The limited precision of Guile’s encoding means that any finite “real” number in Guile can be written in a rational form, by multiplying and then dividing by sufficient powers of 10 (or in fact, 2). For example, ‘-0.00000142857931198’ is the same as -142857931198 divided by 100000000000000000. In Guile’s current incarnation, therefore, the rational? and real? predicates are equivalent for finite numbers.

Dividing by an exact zero leads to a error message, as one might expect. However, dividing by an inexact zero does not produce an error. Instead, the result of the division is either plus or minus infinity, depending on the sign of the divided number and the sign of the zero divisor (some platforms support signed zeroes ‘-0.0’ and ‘+0.0’; ‘0.0’ is the same as ‘+0.0’).

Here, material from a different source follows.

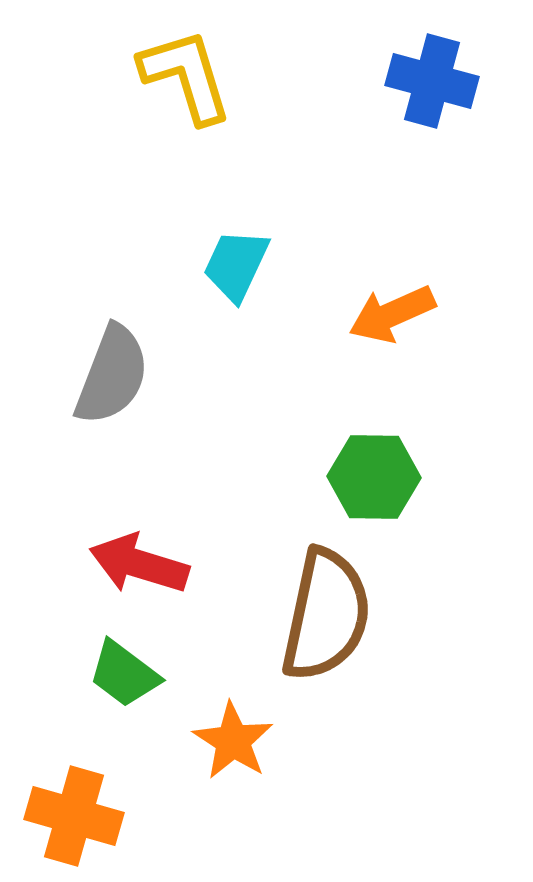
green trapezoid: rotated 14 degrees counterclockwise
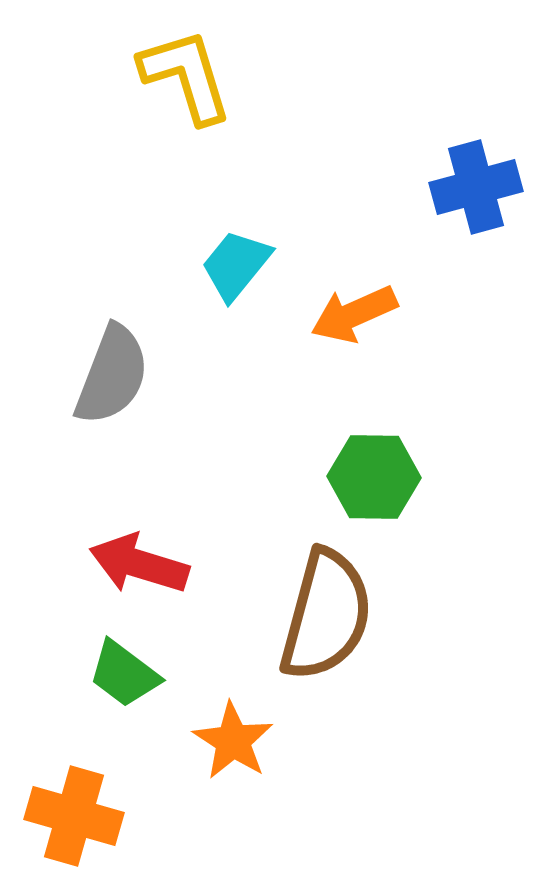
blue cross: moved 44 px right, 106 px down; rotated 30 degrees counterclockwise
cyan trapezoid: rotated 14 degrees clockwise
orange arrow: moved 38 px left
brown semicircle: rotated 3 degrees clockwise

Dividing zero by an inexact zero yields a NaN (‘not a number’) value, although they are actually considered numbers by Scheme. Attempts to compare a NaN value with any number (including itself) using =, <, >, <= or >= always returns #f. Although a NaN value is not = to itself, it is both eqv? and equal? to itself and other NaN values. However, the preferred way to test for them is by using nan?.

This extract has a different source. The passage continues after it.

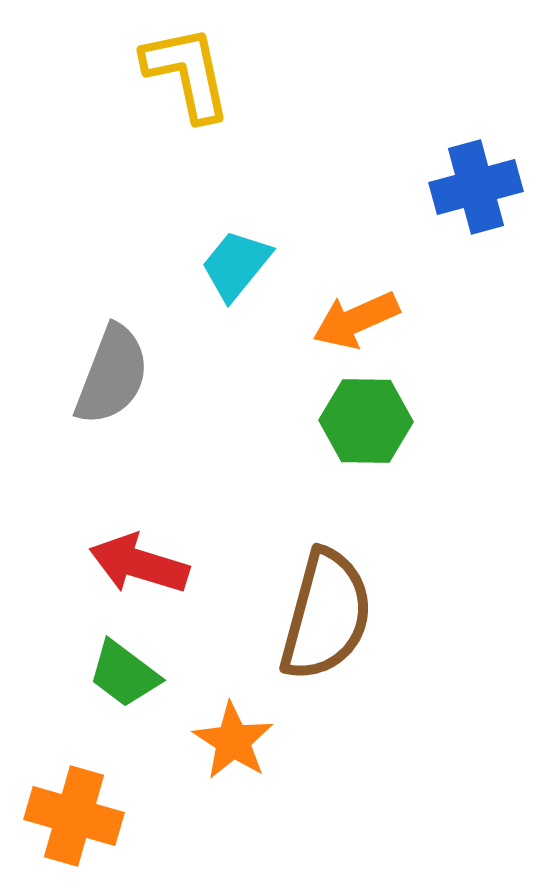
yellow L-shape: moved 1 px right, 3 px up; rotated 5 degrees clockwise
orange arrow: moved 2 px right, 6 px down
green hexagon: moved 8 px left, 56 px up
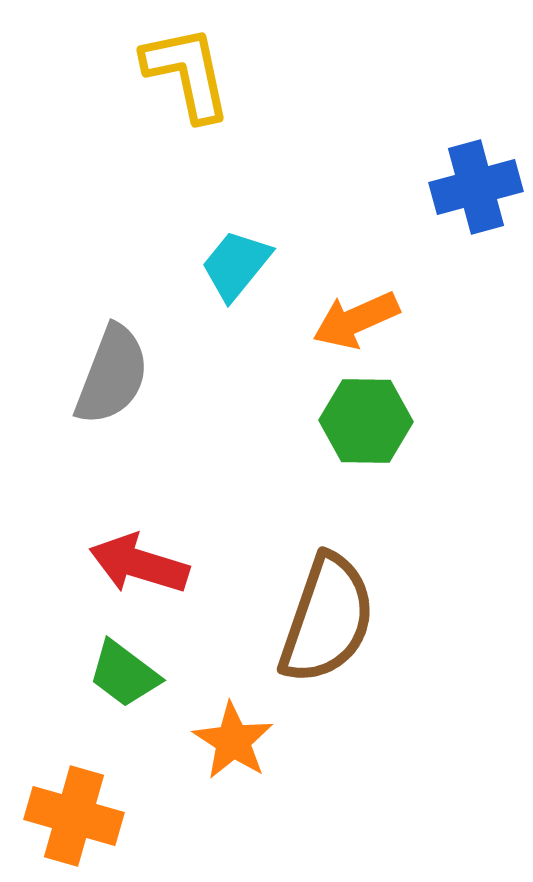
brown semicircle: moved 1 px right, 4 px down; rotated 4 degrees clockwise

The real NaN values and infinities are written ‘+nan.0’, ‘+inf.0’ and ‘-inf.0’. This syntax is also recognized by read as an extension to the usual Scheme syntax. These special values are considered by Scheme to be inexact real numbers but not rational. Note that non-real complex numbers may also contain infinities or NaN values in their real or imaginary parts. To test a real number to see if it is infinite, a NaN value, or neither, use inf?, nan?, or finite?, respectively. Every real number in Scheme belongs to precisely one of those three classes.

On platforms that follow IEEE 754 for their floating point arithmetic, the ‘+inf.0’, ‘-inf.0’, and ‘+nan.0’ values are implemented using the corresponding IEEE 754 values. They behave in arithmetic operations like IEEE 754 describes it, i.e., (= +nan.0 +nan.0) ⇒ #f.

Scheme Procedure: real? obj

C Function: scm_real_p (obj)

Return #t if obj is a real number, else #f. Note that the sets of integer and rational values form subsets of the set of real numbers, so the predicate will also be fulfilled if obj is an integer number or a rational number.

Scheme Procedure: rational? x

C Function: scm_rational_p (x)

Return #t if x is a rational number, #f otherwise. Note that the set of integer values forms a subset of the set of rational numbers, i.e. the predicate will also be fulfilled if x is an integer number.

Scheme Procedure: rationalize x eps

C Function: scm_rationalize (x, eps)

Returns the simplest rational number differing from x by no more than eps.

As required by R5RS, rationalize only returns an exact result when both its arguments are exact. Thus, you might need to use inexact->exact on the arguments.

(rationalize (inexact->exact 1.2) 1/100)
⇒ 6/5

Scheme Procedure: inf? x

C Function: scm_inf_p (x)

Return #t if the real number x is ‘+inf.0’ or ‘-inf.0’. Otherwise return #f.

Scheme Procedure: nan? x

C Function: scm_nan_p (x)

Return #t if the real number x is ‘+nan.0’, or #f otherwise.

Scheme Procedure: finite? x

C Function: scm_finite_p (x)

Return #t if the real number x is neither infinite nor a NaN, #f otherwise.

Scheme Procedure: nan

C Function: scm_nan ()

Return ‘+nan.0’, a NaN value.

Scheme Procedure: inf

C Function: scm_inf ()

Return ‘+inf.0’, positive infinity.

Scheme Procedure: numerator x

C Function: scm_numerator (x)

Return the numerator of the rational number x.

Scheme Procedure: denominator x

C Function: scm_denominator (x)

Return the denominator of the rational number x.

C Function: int scm_is_real (SCM val)

C Function: int scm_is_rational (SCM val)

Equivalent to scm_is_true (scm_real_p (val)) and scm_is_true (scm_rational_p (val)), respectively.

C Function: double scm_to_double (SCM val)

Returns the number closest to val that is representable as a double. Returns infinity for a val that is too large in magnitude. The argument val must be a real number.

C Function: SCM scm_from_double (double val)

Return the SCM value that represents val. The returned value is inexact according to the predicate inexact?, but it will be exactly equal to val.